Purtroppo le piccole aziende stanno scomparendo perché non danno più reddito agli agricoltori ed in questi ultimi anni sono rimasti le medie aziende agricole, che grazie ai contributi della PAC ed alla quantità della produzione, sono riusciti a sopravvivere, ma con gli aumento dei prezzi del gasolio, fertilizzanti e concimi sono entrati in crisi anche loro. Gli agricoltori sono saliti sui trattori e protestare in Italia ed in tutta Europa, anche con esigenze diverse, per rivendicare tutti la mancanza di reddito: pur ricevendo contributi europei, non riescono ad essere competitivi.
Chi scende in strada per protestare produce con il metodo convenzionale. I finanziamenti legati alla PAC dell’Unione europea hanno supportato il settore fino ad ora, consentendo di drogare il mercato agricolo di queste aziende, che ricevere dall’industria e dalla grande distribuzione organizzata prezzi inferiori ai costi di produzione.
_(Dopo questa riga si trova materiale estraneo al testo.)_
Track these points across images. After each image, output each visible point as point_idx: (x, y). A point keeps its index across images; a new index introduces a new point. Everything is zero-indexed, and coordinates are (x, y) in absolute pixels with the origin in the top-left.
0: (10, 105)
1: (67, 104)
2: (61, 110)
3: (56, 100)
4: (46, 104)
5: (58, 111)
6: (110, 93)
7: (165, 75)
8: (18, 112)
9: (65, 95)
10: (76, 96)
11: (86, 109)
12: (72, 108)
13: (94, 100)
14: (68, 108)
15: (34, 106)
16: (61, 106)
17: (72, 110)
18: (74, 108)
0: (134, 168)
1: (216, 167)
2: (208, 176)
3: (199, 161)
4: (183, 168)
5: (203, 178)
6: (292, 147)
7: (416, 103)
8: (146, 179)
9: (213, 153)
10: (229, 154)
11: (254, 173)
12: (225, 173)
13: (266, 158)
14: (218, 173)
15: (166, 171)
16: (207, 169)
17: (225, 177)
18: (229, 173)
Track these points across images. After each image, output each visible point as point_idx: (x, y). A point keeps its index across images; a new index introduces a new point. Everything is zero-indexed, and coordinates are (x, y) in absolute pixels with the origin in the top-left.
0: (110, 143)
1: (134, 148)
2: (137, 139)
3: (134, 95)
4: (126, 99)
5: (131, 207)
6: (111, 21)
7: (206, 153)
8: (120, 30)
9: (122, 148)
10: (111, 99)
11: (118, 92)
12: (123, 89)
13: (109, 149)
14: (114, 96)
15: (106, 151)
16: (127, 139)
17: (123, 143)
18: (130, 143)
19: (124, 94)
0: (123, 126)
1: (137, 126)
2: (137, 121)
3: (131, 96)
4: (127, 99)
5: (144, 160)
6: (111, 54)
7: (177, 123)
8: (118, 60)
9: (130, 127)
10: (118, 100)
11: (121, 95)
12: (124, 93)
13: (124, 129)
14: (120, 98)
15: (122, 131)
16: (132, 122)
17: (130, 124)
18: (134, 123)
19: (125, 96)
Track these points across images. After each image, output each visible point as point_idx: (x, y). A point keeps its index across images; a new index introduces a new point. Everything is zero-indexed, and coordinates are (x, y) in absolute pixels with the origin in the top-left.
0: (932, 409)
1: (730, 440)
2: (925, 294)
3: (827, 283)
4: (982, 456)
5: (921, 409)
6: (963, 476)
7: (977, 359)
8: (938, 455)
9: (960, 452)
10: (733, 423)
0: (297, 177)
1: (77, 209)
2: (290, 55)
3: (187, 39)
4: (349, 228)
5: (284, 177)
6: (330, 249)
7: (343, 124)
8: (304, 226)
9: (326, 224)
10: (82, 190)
Queste aziende non sono inclini alla transizione ecologica e sono state quelli che hanno portato avanti la politica delle produzioni intensive sia a livello di allevamento che di produzione agricola.
Per oltre 50 anni le politiche agricole europee hanno incentivato questo tipo di agricoltura convenzionale, che oggi ha rivelato tutti i suoi limiti a livello di sostenibilità ambientale di salute dei suoli e della salubrità del cibo prodotto. I piccoli agricoltori stanno scomparendo pur producendo cibo di qualità, perché negli ultimi decenni non hanno avuto un reddito sufficiente per far continuare l’attività ai figli.
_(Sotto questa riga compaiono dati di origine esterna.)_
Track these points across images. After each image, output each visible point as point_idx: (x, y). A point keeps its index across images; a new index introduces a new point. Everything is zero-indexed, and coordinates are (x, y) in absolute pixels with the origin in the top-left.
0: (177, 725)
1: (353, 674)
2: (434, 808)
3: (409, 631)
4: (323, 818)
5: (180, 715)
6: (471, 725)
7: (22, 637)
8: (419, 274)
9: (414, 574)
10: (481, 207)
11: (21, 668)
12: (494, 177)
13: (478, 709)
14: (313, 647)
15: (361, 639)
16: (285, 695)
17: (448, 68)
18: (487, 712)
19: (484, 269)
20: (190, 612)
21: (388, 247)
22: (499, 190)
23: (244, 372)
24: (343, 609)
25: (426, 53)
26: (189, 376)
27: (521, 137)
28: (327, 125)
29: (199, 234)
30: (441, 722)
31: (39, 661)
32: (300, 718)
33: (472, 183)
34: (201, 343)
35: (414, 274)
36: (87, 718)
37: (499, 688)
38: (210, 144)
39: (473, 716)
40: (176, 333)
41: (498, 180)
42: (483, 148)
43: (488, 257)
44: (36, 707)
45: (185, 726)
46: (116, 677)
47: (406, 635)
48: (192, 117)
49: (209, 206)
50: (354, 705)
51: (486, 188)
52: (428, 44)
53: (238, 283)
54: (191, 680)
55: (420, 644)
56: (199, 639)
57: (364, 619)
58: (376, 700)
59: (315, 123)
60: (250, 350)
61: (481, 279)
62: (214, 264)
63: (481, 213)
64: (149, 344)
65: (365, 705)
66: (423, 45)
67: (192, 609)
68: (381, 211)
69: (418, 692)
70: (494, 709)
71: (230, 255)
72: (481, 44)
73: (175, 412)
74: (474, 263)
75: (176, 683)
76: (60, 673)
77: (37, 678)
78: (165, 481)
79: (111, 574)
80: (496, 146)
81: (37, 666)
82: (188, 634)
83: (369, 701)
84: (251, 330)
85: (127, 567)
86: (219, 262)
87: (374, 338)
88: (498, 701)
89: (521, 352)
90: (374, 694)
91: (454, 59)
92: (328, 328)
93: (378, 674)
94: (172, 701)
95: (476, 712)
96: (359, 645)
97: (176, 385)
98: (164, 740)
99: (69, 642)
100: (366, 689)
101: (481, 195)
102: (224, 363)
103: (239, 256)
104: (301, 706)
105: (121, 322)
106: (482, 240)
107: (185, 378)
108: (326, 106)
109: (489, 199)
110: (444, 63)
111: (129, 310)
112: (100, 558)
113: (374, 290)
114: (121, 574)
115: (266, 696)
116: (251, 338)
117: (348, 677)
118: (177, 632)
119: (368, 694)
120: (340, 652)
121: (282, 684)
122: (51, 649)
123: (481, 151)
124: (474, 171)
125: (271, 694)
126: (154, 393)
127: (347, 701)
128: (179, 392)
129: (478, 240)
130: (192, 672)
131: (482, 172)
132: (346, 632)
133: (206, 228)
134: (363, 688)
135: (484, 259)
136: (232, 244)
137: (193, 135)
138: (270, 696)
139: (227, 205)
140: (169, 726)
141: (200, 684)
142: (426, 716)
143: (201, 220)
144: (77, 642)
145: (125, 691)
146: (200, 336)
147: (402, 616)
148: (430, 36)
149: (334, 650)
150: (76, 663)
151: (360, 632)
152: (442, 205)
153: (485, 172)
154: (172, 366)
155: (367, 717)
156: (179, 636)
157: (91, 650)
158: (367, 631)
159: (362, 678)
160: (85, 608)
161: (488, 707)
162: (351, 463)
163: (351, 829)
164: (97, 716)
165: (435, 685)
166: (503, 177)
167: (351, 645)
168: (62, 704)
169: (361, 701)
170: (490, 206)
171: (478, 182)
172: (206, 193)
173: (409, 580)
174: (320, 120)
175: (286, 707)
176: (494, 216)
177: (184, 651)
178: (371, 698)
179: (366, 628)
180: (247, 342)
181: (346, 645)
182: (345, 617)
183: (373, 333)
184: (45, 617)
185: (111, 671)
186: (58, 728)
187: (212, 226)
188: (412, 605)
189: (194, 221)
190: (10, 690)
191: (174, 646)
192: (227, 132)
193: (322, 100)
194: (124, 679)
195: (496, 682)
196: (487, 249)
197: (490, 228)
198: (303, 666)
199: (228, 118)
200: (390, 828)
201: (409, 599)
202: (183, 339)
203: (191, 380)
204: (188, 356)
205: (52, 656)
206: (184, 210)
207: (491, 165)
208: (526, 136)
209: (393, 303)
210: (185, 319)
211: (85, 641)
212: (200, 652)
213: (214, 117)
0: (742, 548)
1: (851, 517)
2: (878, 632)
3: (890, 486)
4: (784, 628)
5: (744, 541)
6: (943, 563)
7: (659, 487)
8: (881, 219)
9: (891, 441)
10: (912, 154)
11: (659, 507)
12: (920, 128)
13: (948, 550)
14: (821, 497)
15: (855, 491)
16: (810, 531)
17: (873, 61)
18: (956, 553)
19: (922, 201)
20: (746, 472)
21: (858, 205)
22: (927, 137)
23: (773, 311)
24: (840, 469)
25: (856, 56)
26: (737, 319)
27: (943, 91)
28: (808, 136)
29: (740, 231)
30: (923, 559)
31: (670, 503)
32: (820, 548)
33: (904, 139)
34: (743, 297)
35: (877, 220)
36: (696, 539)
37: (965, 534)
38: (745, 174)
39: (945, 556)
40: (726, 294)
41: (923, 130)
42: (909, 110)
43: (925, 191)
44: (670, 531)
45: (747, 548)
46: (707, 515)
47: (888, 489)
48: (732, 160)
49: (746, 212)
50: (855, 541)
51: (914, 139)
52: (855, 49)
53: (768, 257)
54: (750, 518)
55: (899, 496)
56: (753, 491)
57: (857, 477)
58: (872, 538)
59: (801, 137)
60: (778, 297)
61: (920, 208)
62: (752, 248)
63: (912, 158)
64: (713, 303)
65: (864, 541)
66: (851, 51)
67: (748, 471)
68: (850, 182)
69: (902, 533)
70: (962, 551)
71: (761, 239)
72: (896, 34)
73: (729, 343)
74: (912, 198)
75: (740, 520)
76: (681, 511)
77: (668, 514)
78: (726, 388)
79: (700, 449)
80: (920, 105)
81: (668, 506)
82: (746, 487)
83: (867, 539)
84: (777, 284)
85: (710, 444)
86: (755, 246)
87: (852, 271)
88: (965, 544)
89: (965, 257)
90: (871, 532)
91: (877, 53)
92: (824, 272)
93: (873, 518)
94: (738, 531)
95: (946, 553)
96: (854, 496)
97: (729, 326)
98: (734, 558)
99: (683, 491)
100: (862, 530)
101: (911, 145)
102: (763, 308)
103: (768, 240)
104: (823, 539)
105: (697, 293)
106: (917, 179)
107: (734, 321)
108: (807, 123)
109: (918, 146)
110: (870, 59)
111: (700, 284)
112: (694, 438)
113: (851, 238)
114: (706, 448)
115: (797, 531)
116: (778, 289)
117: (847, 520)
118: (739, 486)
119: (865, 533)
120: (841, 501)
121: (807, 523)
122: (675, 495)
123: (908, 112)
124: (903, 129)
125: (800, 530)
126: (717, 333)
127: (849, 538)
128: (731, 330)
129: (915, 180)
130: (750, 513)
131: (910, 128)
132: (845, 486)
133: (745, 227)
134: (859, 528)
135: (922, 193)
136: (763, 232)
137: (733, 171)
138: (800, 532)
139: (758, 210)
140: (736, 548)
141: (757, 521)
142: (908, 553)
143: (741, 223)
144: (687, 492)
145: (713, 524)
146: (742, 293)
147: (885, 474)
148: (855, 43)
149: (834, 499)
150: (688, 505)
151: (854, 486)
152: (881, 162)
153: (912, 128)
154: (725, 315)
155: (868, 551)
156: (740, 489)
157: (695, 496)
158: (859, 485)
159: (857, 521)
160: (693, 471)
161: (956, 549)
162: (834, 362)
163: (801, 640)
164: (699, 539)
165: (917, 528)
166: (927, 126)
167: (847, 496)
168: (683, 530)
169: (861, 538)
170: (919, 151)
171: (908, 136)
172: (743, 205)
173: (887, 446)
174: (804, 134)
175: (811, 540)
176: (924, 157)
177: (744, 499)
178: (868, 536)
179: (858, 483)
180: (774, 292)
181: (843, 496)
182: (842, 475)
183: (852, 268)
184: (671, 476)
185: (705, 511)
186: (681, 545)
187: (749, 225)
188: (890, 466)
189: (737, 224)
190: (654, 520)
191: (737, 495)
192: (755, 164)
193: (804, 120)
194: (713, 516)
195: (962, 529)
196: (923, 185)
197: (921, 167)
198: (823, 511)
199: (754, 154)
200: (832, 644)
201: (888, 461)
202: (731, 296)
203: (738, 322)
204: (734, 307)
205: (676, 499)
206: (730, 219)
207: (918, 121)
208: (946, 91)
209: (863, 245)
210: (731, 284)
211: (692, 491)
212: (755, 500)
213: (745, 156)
La soluzione dei problemi legati all' agricoltura sta nel non aumentare i pesticidi e le concimazioni chimiche, ma nel portare avanti una politica della PAC EUROPEA che privilegi la produzione del cibo di qualità ed un' agricoltura sostenibile. La politica europea dovrebbe eliminare la burocrazia e incentivare nuove forme di vendita :CONSORZI DI PRODUTTORI, COOPERATIVE E GRUPPI DI ACQUISTO DEI CONSUMATORI, eliminando l’enorme divario di prezzo dalla produzione al consumatore. Inoltre dovrebbe profondere maggiore sforzo nel controllo dei prodotti che arrivano dal di fuori l'Ue senza rispettare le normative di produzione sostenibile.
Per far ciò l’agricoltura deve ritornare ad essere diffusa su tutto il territorio nazionale: dalle zone interne abbandonate alle pianure. Il fine dev'essere quello di per dare un cibo sano ai consumatori ad un prezzo giusto sia per chi produce e sia per chi consuma, eliminando tutte le speculazioni della filiera del cibo che spesso favoriscono solo i grandi commercianti e la grande distribuzione organizzata.